Coming into Sunday’s game there was a fair bit of skepticism regarding Blair Walsh and his performance so far for the Seattle Seahawks. While Walsh has only missed two kicks this year, due to his previous performances with Minnesota, he has been under an incredible amount of scrutiny. And while I won’t say that scrutiny is undeserved, I will tell you I told you so. Because I did. Repeatedly.
Walsh was 85.7% on field goals going into Sunday, but today? Perfection: 3-for-3 on field goals, including two from beyond 45, as well as a PAT. You really can’t ask for more. Okay fine, you could ask for him to not muff the squib kick after the Seahawks first touchdown.
Based on the subsequent kick and the inability of the Rams to cleanly field a punt, it appears the Seahawks are squib kicking here based on a chance at a turnover and a belief that Seattle can win against LA in the special teams game within the game. A belief Pete Carroll should absolutely have, given that Jon Ryan pinned the Rams within the 20 twice, they dropped two fair catch attempts, and Seattle backup center Ethan Pocic returned a kickoff for 13 yards. On the first attempt, it appears the ball may have bounced oddly off the ground at the point of contact for the kick, causing it to go out of bounds. However, Walsh seems to correct his error on the next attempt immediately following the half.
This image shows more what Walsh was trying to do. Kickoffs are strategy, and I understand it’s a section most people don’t think about. A lot of the time, and later in the game, Walsh will drill the ball deep/out of the end zone and prevent any kind of return. But when you want to exploit a specific weakness of an opponent, like ball security, you target it. I don’t think Blair Walsh is having kickoff problems, I think his first of two squib kicks got away from him a bit. That muff cost them some field position, but with a defense like Seattle that’s a risk you can take a lot of times.
A perfect day to kick the ball
Walsh and Greg Zuerlein both entered the league in 2012, and previous to today a lot was made of Zuerlein’s “perfect” record. While Zuerlein has had a phenomenal start to the 2017 season, his career field goal percentage is just barely above 81%. While a large portion of his missed kicks are from beyond 50, which tends to happen when you’ve played for the 2012-2016 Rams, he was about 90% for kicks in the 30-39 yard bracket. That is to say, while he is quite good, he is not perfect. If I tell you something has a 10% chance to fail, that is not an insignificant percentage. None of us should be surprised that he finally missed a kick, the chances that he would go perfect an entire season are incredibly low; only three kickers have ever achieved this feat in the NFL.

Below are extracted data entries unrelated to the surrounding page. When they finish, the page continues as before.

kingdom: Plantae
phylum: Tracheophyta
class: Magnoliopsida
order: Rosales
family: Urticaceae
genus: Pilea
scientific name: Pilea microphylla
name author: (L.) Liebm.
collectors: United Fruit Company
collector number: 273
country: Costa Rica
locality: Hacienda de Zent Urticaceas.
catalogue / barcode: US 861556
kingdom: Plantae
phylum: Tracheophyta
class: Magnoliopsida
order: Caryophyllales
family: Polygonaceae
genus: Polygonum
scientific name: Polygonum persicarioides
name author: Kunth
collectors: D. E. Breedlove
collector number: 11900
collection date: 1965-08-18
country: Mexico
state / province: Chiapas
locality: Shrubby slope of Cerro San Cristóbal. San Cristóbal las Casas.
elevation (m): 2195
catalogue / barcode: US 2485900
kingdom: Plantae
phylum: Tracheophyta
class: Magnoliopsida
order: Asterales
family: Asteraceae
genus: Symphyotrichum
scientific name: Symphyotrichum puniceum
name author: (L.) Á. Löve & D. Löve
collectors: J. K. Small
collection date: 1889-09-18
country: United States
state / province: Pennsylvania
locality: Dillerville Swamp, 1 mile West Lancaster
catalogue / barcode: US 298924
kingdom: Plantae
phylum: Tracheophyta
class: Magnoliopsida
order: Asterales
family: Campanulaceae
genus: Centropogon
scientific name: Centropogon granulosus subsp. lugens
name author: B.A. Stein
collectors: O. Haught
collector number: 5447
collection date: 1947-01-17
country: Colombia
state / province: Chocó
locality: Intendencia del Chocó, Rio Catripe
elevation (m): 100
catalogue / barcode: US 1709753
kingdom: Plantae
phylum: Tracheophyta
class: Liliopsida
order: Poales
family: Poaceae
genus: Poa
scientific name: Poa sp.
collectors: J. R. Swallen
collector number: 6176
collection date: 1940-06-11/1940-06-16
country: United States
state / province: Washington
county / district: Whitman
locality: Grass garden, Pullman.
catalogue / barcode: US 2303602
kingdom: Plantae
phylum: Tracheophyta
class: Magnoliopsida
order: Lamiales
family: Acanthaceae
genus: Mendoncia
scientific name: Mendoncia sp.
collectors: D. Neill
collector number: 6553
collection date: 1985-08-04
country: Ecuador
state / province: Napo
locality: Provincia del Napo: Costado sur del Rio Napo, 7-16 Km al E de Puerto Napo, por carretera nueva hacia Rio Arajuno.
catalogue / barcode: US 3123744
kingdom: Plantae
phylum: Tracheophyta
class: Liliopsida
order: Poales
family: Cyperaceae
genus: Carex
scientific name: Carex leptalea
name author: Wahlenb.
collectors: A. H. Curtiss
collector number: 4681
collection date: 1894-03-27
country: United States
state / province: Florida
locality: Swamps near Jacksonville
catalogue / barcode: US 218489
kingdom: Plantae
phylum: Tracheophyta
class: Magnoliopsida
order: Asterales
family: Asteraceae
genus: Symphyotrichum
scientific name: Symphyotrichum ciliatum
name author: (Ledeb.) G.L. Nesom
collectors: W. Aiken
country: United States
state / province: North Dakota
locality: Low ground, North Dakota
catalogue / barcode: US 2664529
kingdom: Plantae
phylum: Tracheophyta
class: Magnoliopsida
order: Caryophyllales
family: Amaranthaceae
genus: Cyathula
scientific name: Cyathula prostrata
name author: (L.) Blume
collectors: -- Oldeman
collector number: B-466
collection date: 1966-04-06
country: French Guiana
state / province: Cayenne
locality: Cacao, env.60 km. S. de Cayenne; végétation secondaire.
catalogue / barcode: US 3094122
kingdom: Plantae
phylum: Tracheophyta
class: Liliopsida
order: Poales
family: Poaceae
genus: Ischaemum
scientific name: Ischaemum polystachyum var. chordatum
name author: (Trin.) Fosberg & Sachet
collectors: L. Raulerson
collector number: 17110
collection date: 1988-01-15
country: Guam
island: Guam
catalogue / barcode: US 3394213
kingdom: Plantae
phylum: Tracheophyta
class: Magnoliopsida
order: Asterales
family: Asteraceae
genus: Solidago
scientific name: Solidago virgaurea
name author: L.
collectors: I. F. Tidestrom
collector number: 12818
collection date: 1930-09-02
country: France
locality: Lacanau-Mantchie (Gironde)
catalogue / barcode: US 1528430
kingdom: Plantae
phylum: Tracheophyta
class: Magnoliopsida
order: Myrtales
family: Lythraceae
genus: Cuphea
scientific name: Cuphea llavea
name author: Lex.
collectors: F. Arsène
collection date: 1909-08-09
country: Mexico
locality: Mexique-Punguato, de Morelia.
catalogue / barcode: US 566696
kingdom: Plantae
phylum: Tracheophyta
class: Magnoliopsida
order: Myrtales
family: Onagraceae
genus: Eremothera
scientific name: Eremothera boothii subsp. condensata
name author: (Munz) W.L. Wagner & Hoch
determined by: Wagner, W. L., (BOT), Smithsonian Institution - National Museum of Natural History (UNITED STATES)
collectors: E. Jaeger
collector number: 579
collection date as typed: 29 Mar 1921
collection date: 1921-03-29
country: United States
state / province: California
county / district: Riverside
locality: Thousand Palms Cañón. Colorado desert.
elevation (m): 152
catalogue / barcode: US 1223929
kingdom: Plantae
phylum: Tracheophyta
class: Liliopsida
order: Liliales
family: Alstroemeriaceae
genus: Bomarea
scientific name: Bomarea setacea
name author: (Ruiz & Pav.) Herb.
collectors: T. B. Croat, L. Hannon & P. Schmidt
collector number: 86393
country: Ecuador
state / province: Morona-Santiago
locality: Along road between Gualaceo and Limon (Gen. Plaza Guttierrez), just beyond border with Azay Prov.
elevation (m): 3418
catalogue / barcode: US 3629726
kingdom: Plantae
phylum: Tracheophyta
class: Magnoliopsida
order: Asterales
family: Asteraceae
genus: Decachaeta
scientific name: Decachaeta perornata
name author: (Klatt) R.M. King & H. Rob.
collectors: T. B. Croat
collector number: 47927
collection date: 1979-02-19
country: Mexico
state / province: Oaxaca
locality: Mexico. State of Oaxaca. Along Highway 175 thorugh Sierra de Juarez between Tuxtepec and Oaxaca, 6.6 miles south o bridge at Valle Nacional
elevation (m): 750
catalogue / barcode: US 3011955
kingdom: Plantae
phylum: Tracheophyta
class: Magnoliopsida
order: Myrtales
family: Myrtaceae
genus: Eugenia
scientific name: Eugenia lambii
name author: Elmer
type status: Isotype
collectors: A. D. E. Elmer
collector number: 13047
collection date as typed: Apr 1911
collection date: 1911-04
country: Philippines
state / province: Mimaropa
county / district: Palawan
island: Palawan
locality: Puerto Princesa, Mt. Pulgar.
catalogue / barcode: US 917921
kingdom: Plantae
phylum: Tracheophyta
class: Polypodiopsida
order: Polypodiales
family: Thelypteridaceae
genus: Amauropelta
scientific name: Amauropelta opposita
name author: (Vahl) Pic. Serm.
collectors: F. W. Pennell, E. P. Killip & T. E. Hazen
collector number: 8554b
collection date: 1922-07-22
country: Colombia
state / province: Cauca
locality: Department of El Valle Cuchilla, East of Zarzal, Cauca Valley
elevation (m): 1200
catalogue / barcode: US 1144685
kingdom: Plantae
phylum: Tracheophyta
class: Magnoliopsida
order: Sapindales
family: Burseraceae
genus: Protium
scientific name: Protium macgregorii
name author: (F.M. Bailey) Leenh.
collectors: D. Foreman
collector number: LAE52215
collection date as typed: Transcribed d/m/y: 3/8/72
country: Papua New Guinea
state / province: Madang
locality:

After today, Walsh is sitting at 9/10 on field goal attempts and 9/10 on PATs. Out of a possible 37 offensive points attempted, Walsh has scored 33. This means Walsh has scored 90% of the points he has been asked to by Carroll. Previous to today, Walsh’s only miss was a kick in which the Seahawks were trailing. This attempt, as time expires against a division rival with some fairly serious playoff implications he nails it.
So far, this means Walsh has made all but one high pressure kick this season. While this doesn’t guarantee that he has exorcised his Vikings demons it certainly bodes well. This 48, and his 49-yard attempt later, were both longer than his 2017 long so far of 44, but Walsh’s career long still stands at 56.
Jon Ryan keeps on keeping on
Ryan makes difficult kicks look routine. He pinned LA within the 20 twice today, which means 10 total punts inside the 20 this season; that’s 35.7% of all of his punts (17th in the league). His 10 punts inside the 20 is good for 6th in the league. He now has 28 punts (tied for 2nd) for 1244 yards total (5th), 12 punts returned (16th) for 91 total punt return yards (15th) against Seattle. My only real complaint is that Ryan is being asked to kick 7 times a game on average. Whether the offense can turn more of these punts into points later in the season is the missing key to sustained success this season, in my opinion.
Final Take Away
Walsh is kicking field goals above his career average, partially because the Seahawks aren’t putting him in impossibly long kicking positions. But overall he has performed well.
Based on my first Kicker Consideration article, I said that if Walsh could kick field goals at 88% or better, his average if you exclude 2016, he would be a sound investment because Seattle would be losing less than a point per game on expected points while having a cap hit of about 1⁄3 that of Steven Hauschka.
I will forever love Hauschka, but coming into the bye week I think we can look back at the last 20 combined kick attempts by Walsh, realizing the Seahawks have come out almost exactly as expected. Hauschka has missed one field goal this year, so the point differential between Walsh and Hauschka on misses is one point. They essentially traded $3 million in cap space for .25 fewer points per game. These are exactly the kind of number games being a GM takes, shaving points for money here and there, and of course using those savings to sign key players.
So when I say I trust John Schneider, it’s not just because I’m a fan of the team. It’s because I’m a fan of math. And kickers.
A previous version of this article contained an error which has been corrected.